Directions for this task: Please give again, word for word, the line that contains "dezelfde dag per" and every line after it to the end of the data, with no other lines.

Page images and extracted text:
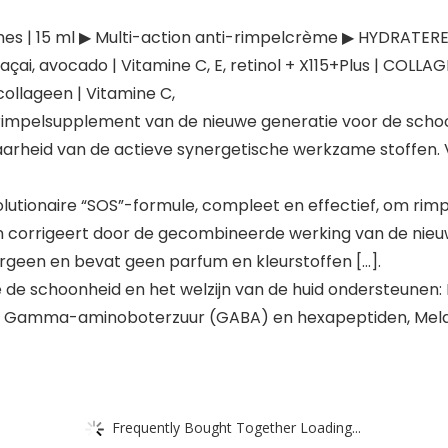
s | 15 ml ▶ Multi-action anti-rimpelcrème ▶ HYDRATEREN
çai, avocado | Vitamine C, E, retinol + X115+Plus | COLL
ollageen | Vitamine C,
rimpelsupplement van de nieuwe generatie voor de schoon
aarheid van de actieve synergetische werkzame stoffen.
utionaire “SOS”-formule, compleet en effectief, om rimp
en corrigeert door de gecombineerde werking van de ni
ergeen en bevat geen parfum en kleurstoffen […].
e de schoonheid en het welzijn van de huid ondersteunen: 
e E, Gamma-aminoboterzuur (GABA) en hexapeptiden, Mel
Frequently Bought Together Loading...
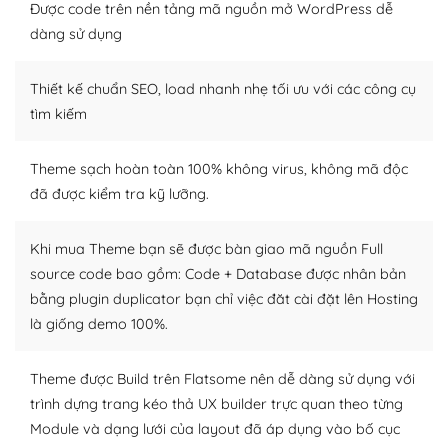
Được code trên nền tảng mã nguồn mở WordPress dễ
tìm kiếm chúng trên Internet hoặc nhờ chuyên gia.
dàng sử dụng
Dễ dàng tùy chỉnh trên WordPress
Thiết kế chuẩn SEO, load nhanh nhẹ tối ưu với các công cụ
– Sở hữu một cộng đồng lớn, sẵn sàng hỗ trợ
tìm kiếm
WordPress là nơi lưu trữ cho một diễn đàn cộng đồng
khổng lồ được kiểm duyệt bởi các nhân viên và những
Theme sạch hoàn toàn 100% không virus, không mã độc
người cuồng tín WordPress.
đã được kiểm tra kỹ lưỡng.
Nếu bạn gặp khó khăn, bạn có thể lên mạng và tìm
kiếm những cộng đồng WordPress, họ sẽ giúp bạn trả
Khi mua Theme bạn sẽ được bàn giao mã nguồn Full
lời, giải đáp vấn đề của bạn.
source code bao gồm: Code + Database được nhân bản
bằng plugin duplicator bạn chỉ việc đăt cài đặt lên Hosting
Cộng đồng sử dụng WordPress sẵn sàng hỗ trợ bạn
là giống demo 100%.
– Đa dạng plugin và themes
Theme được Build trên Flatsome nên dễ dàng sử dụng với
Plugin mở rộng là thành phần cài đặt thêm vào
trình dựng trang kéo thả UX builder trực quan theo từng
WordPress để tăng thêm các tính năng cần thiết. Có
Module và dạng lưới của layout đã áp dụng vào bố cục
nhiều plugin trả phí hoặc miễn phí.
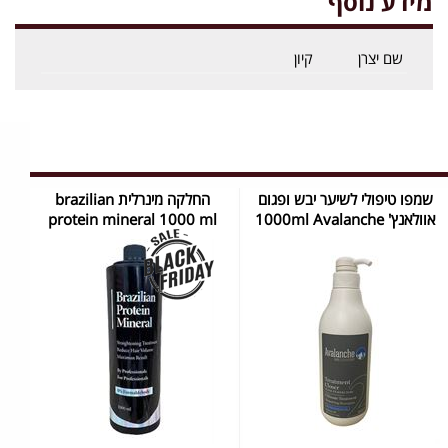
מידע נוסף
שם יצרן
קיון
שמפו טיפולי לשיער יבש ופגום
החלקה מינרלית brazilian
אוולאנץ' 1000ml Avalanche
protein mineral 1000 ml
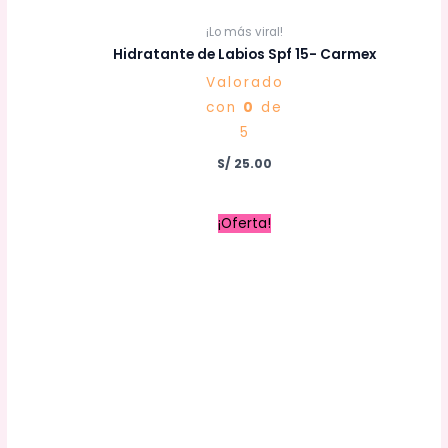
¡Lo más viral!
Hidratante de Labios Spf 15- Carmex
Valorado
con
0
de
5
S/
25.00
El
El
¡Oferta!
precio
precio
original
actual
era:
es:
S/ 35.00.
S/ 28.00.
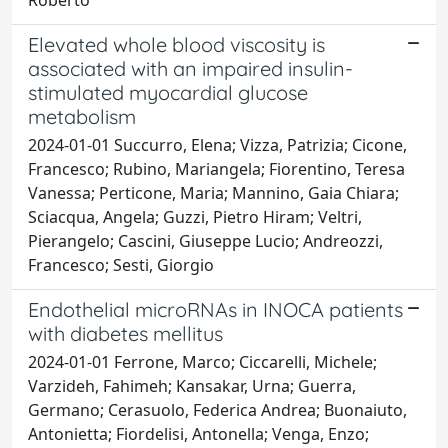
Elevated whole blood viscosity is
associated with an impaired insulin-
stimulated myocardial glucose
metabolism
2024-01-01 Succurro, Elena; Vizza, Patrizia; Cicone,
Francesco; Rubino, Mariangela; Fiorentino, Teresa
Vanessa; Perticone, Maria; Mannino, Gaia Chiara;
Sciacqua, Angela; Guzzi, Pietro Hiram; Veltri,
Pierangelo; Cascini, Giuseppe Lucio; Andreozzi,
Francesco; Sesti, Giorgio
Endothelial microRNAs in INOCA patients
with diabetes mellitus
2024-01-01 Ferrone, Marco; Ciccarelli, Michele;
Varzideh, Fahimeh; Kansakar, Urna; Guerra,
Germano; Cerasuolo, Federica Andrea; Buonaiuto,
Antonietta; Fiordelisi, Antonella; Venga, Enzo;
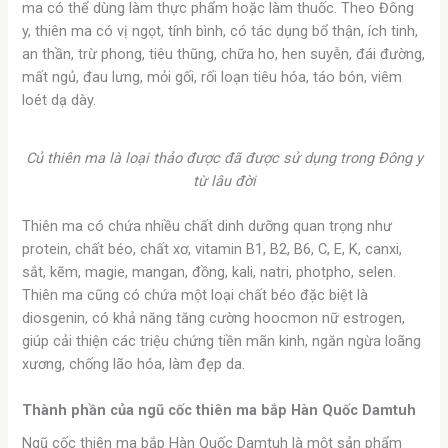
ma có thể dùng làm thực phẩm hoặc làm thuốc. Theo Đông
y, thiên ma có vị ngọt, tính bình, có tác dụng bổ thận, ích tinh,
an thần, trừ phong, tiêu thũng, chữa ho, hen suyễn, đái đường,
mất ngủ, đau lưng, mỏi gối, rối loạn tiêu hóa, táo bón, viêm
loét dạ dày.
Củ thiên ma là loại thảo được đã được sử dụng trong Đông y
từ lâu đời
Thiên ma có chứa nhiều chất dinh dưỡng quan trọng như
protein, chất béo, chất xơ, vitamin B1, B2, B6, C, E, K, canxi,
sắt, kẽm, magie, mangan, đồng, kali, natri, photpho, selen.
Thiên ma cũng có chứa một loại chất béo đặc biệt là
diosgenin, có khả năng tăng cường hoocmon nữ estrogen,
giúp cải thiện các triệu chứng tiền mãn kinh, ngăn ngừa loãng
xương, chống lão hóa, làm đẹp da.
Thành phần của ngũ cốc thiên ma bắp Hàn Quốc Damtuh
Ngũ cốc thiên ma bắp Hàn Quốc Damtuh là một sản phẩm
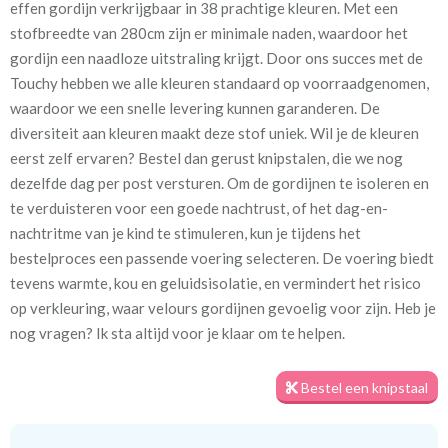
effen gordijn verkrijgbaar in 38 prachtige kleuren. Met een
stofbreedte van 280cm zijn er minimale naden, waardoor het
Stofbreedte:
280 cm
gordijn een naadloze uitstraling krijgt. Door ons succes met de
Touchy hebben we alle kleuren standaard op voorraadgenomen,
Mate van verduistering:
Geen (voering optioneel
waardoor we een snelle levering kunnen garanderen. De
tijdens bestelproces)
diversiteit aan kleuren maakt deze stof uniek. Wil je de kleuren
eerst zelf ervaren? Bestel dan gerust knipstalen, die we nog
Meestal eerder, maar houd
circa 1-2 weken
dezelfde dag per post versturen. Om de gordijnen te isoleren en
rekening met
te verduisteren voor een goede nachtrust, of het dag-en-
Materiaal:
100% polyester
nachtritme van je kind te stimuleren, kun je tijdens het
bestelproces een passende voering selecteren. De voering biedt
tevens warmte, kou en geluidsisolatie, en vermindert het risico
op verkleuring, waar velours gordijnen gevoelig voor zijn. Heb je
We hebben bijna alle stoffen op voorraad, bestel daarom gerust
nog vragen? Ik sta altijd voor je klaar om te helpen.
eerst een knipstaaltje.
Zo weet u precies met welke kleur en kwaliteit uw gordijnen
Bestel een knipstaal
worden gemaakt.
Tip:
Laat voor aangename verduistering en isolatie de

Task response:
dezelfde dag per post versturen. Om de gordijnen te isoleren en
rekening met
te verduisteren voor een goede nachtrust, of het dag-en-
Materiaal:
100% polyester
nachtritme van je kind te stimuleren, kun je tijdens het
bestelproces een passende voering selecteren. De voering biedt
tevens warmte, kou en geluidsisolatie, en vermindert het risico
op verkleuring, waar velours gordijnen gevoelig voor zijn. Heb je
We hebben bijna alle stoffen op voorraad, bestel daarom gerust
nog vragen? Ik sta altijd voor je klaar om te helpen.
eerst een knipstaaltje.
Zo weet u precies met welke kleur en kwaliteit uw gordijnen
Bestel een knipstaal
worden gemaakt.
Tip:
Laat voor aangename verduistering en isolatie de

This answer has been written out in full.